Dataset entries:
....
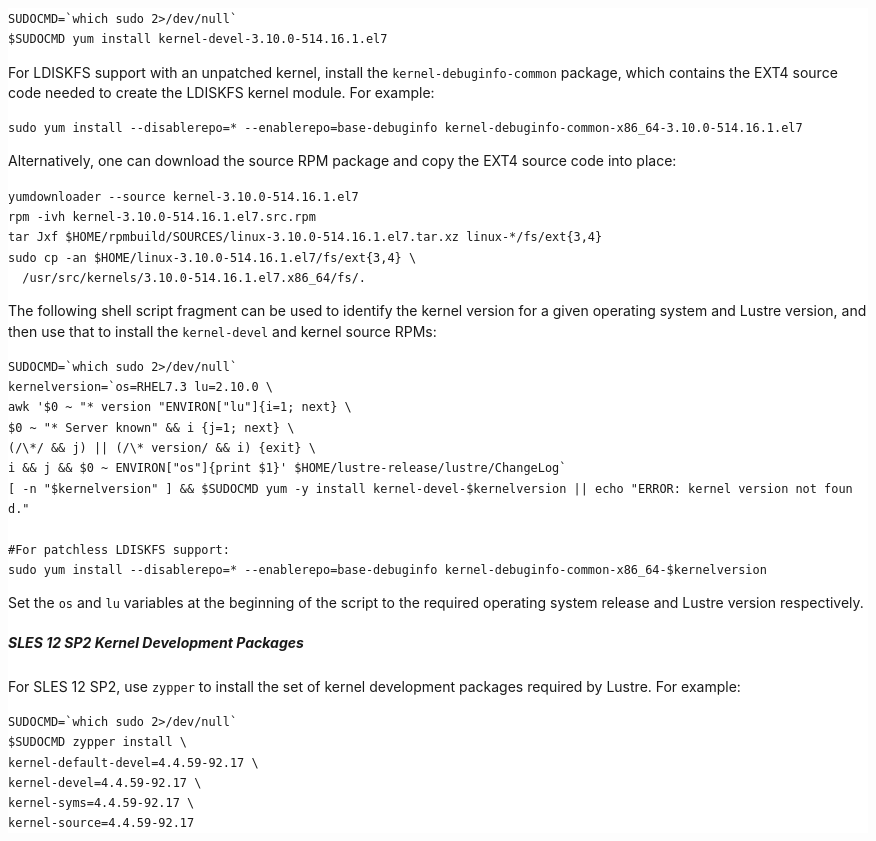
 ```
SUDOCMD=`which sudo 2>/dev/null`
$SUDOCMD yum install kernel-devel-3.10.0-514.16.1.el7
```

For LDISKFS support with an unpatched kernel, install the `kernel-debuginfo-common` package, which contains the EXT4 source code needed to create the LDISKFS kernel module. For example:

```
sudo yum install --disablerepo=* --enablerepo=base-debuginfo kernel-debuginfo-common-x86_64-3.10.0-514.16.1.el7
```

Alternatively, one can download the source RPM package and copy the EXT4 source code into place:

```
yumdownloader --source kernel-3.10.0-514.16.1.el7
rpm -ivh kernel-3.10.0-514.16.1.el7.src.rpm
tar Jxf $HOME/rpmbuild/SOURCES/linux-3.10.0-514.16.1.el7.tar.xz linux-*/fs/ext{3,4}
sudo cp -an $HOME/linux-3.10.0-514.16.1.el7/fs/ext{3,4} \
  /usr/src/kernels/3.10.0-514.16.1.el7.x86_64/fs/.
```

The following shell script fragment can be used to identify the kernel version for a given operating system and Lustre version, and then use that to install the `kernel-devel` and kernel source RPMs:

```
SUDOCMD=`which sudo 2>/dev/null`
kernelversion=`os=RHEL7.3 lu=2.10.0 \
awk '$0 ~ "* version "ENVIRON["lu"]{i=1; next} \
$0 ~ "* Server known" && i {j=1; next} \
(/\*/ && j) || (/\* version/ && i) {exit} \
i && j && $0 ~ ENVIRON["os"]{print $1}' $HOME/lustre-release/lustre/ChangeLog`
[ -n "$kernelversion" ] && $SUDOCMD yum -y install kernel-devel-$kernelversion || echo "ERROR: kernel version not found."

#For patchless LDISKFS support:
sudo yum install --disablerepo=* --enablerepo=base-debuginfo kernel-debuginfo-common-x86_64-$kernelversion
```

Set the `os` and `lu` variables at the beginning of the script to the required operating system release and Lustre version respectively.

##### SLES 12 SP2 Kernel Development Packages

For SLES 12 SP2, use `zypper` to install the set of kernel development packages required by Lustre. For example:

```
SUDOCMD=`which sudo 2>/dev/null`
$SUDOCMD zypper install \
kernel-default-devel=4.4.59-92.17 \
kernel-devel=4.4.59-92.17 \
kernel-syms=4.4.59-92.17 \
kernel-source=4.4.59-92.17 
```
....
REQUIRED WORK:
When a line in the data holds the word "linux", show that line.

WRITTEN RESPONSE:
tar Jxf $HOME/rpmbuild/SOURCES/linux-3.10.0-514.16.1.el7.tar.xz linux-*/fs/ext{3,4}
sudo cp -an $HOME/linux-3.10.0-514.16.1.el7/fs/ext{3,4} \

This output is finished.